— Start Data shown —
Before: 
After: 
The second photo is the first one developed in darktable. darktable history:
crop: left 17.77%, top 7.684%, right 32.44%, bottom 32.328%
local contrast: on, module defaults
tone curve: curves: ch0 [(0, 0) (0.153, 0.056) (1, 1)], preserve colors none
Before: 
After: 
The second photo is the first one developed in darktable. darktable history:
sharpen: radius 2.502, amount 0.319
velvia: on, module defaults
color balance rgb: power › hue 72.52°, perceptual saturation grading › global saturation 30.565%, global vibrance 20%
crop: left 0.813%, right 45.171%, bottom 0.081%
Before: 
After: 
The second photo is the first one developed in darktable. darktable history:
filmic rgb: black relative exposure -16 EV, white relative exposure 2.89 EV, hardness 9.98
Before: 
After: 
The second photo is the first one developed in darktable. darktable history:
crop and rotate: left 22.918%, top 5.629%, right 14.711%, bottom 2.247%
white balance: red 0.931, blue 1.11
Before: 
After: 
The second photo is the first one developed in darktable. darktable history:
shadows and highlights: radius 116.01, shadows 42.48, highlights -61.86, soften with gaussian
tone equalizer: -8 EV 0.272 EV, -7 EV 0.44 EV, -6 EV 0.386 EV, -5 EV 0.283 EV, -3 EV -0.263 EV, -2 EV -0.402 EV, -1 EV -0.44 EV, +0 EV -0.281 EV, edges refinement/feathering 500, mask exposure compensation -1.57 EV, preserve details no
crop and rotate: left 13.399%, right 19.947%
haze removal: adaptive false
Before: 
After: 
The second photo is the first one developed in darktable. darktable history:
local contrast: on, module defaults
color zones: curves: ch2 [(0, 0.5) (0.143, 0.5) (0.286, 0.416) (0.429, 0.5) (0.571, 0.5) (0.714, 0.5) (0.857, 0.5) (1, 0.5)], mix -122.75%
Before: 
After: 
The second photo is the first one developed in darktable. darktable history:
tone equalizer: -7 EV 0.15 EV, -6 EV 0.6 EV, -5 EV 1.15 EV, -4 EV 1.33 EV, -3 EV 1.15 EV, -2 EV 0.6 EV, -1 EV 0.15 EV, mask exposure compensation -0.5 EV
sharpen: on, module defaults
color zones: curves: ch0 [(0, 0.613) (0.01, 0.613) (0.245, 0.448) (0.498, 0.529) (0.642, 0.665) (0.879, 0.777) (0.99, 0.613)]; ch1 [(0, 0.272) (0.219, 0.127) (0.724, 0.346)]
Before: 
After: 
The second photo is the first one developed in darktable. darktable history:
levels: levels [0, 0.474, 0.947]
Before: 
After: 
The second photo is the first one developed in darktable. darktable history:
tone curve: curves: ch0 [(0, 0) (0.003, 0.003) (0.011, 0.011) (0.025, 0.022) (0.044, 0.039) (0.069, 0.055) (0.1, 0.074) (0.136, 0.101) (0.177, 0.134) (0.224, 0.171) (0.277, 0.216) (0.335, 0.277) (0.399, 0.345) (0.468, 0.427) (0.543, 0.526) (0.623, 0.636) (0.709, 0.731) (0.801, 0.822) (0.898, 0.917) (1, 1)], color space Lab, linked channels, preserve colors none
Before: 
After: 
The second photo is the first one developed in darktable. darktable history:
— End Data shown —
• _Goal_
Turn every line of the records above into a single numbered list, leaving out any blank lines.

• _Result_
1. Before: 
2. After: 
3. The second photo is the first one developed in darktable. darktable history:
4. crop: left 17.77%, top 7.684%, right 32.44%, bottom 32.328%
5. local contrast: on, module defaults
6. tone curve: curves: ch0 [(0, 0) (0.153, 0.056) (1, 1)], preserve colors none
7. Before: 
8. After: 
9. The second photo is the first one developed in darktable. darktable history:
10. sharpen: radius 2.502, amount 0.319
11. velvia: on, module defaults
12. color balance rgb: power › hue 72.52°, perceptual saturation grading › global saturation 30.565%, global vibrance 20%
13. crop: left 0.813%, right 45.171%, bottom 0.081%
14. Before: 
15. After: 
16. The second photo is the first one developed in darktable. darktable history:
17. filmic rgb: black relative exposure -16 EV, white relative exposure 2.89 EV, hardness 9.98
18. Before: 
19. After: 
20. The second photo is the first one developed in darktable. darktable history:
21. crop and rotate: left 22.918%, top 5.629%, right 14.711%, bottom 2.247%
22. white balance: red 0.931, blue 1.11
23. Before: 
24. After: 
25. The second photo is the first one developed in darktable. darktable history:
26. shadows and highlights: radius 116.01, shadows 42.48, highlights -61.86, soften with gaussian
27. tone equalizer: -8 EV 0.272 EV, -7 EV 0.44 EV, -6 EV 0.386 EV, -5 EV 0.283 EV, -3 EV -0.263 EV, -2 EV -0.402 EV, -1 EV -0.44 EV, +0 EV -0.281 EV, edges refinement/feathering 500, mask exposure compensation -1.57 EV, preserve details no
28. crop and rotate: left 13.399%, right 19.947%
29. haze removal: adaptive false
30. Before: 
31. After: 
32. The second photo is the first one developed in darktable. darktable history:
33. local contrast: on, module defaults
34. color zones: curves: ch2 [(0, 0.5) (0.143, 0.5) (0.286, 0.416) (0.429, 0.5) (0.571, 0.5) (0.714, 0.5) (0.857, 0.5) (1, 0.5)], mix -122.75%
35. Before: 
36. After: 
37. The second photo is the first one developed in darktable. darktable history:
38. tone equalizer: -7 EV 0.15 EV, -6 EV 0.6 EV, -5 EV 1.15 EV, -4 EV 1.33 EV, -3 EV 1.15 EV, -2 EV 0.6 EV, -1 EV 0.15 EV, mask exposure compensation -0.5 EV
39. sharpen: on, module defaults
40. color zones: curves: ch0 [(0, 0.613) (0.01, 0.613) (0.245, 0.448) (0.498, 0.529) (0.642, 0.665) (0.879, 0.777) (0.99, 0.613)]; ch1 [(0, 0.272) (0.219, 0.127) (0.724, 0.346)]
41. Before: 
42. After: 
43. The second photo is the first one developed in darktable. darktable history:
44. levels: levels [0, 0.474, 0.947]
45. Before: 
46. After: 
47. The second photo is the first one developed in darktable. darktable history:
48. tone curve: curves: ch0 [(0, 0) (0.003, 0.003) (0.011, 0.011) (0.025, 0.022) (0.044, 0.039) (0.069, 0.055) (0.1, 0.074) (0.136, 0.101) (0.177, 0.134) (0.224, 0.171) (0.277, 0.216) (0.335, 0.277) (0.399, 0.345) (0.468, 0.427) (0.543, 0.526) (0.623, 0.636) (0.709, 0.731) (0.801, 0.822) (0.898, 0.917) (1, 1)], color space Lab, linked channels, preserve colors none
49. Before: 
50. After: 
51. The second photo is the first one developed in darktable. darktable history:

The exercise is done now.